» Extrait retenu:
-------------------------
En tant quʼhomme de théâtre, jʼaurais beaucoup de peine à me plier à une reconstitution scrupuleuse. Peut-être en va-t-il autrement pour la musique, où les recherches savantes font accomplir des pas de géant à lʼinterprétation. Mais le théâtre, lui, ne tient pas au progrès, ni à lʼaddition des connaissances. Il fonctionne dans lʼimmédiat et le non-capitalisable. Cette musique de 1676 mʼintéresse en tant que productrice dʼun fantasme du XVIIe siècle, qui est aussi un fantasme dʼaujourd'hui. Mon intérêt pour ce théâtre dʼune autre société est en réalité un désir de voyager. Je ressens le besoin, et aussi le devoir, de voyager dans le passé français, ou plutôt dans le passé européen. Je ne cherche pas à rapprocher de nous le XVIIe siècle. Ce que je veux, cʼest lʼéloigner, le rendre encore plus exotique quʼil nʼapparaît à la première lecture. Plus nous répétions Atys, plus le monde du Roi Soleil nous paraissait étrange et incompréhensible.
À la première lecture du texte de Quinault, on se dit que cette histoire relève dʼune morale qui est la nôtre, que les lieux communs quʼil véhicule ont traversé le temps. « Il faut parfois, pour devenir heureux / Quʼil en coûte un peu dʼinnocence » (acte III, scène I). Ce dont nous ne nous rendons pas compte, cʼest quʼau déclin de Corneille, une telle pensée devait avoir une autre portée quʼaujourd'hui, grincer autrement fort. Si lʼon fait le voyage dʼAtys, on découvre une œuvre très méchante, un XVIIe très sinistre, des personnages très
souffrants. Des « héros » affaiblis, domptés par le Prince, maladivement fixés au seul « devoir » de lui plaire. Cʼest cette image-là quʼil faut se forger, comme un cauchemar, pour y voyager ! Lully accentue cette dimension cauchemardesque. Sa musique est extraordinairement triste et noire.
-------------------------
» Données affichées:
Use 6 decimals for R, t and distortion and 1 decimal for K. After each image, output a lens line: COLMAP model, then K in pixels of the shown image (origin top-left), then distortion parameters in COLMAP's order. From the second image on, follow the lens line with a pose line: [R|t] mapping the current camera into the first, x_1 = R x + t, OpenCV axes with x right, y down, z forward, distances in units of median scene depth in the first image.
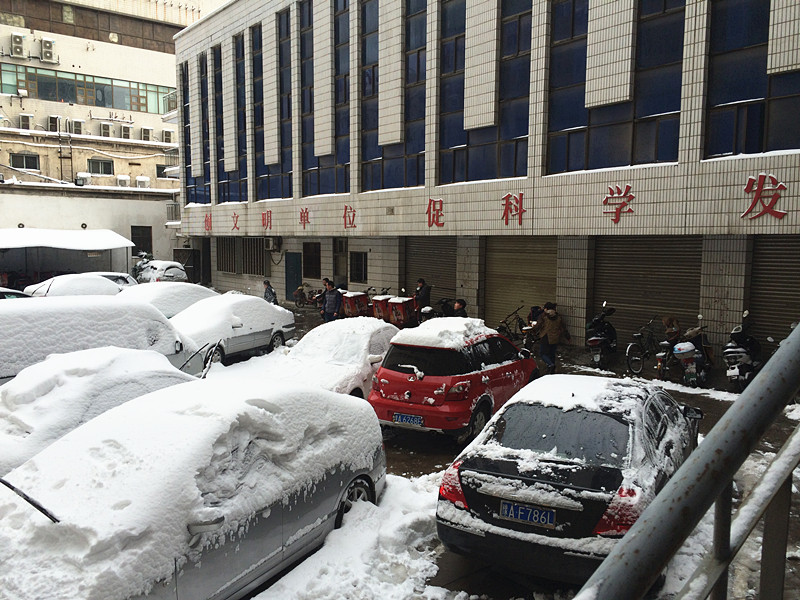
-------------------------
» Consigne: Modifiez le passage de l'extrait sur Atys allant de « À la première lecture du » jusqu'à « triste et noire. » : reproduisez-le en substituant « lugubre » à « sinistre ».

» Solution proposée:
À la première lecture du texte de Quinault, on se dit que cette histoire relève dʼune morale qui est la nôtre, que les lieux communs quʼil véhicule ont traversé le temps. « Il faut parfois, pour devenir heureux / Quʼil en coûte un peu dʼinnocence » (acte III, scène I). Ce dont nous ne nous rendons pas compte, cʼest quʼau déclin de Corneille, une telle pensée devait avoir une autre portée quʼaujourd'hui, grincer autrement fort. Si lʼon fait le voyage dʼAtys, on découvre une œuvre très méchante, un XVIIe très lugubre, des personnages très
souffrants. Des « héros » affaiblis, domptés par le Prince, maladivement fixés au seul « devoir » de lui plaire. Cʼest cette image-là quʼil faut se forger, comme un cauchemar, pour y voyager ! Lully accentue cette dimension cauchemardesque. Sa musique est extraordinairement triste et noire.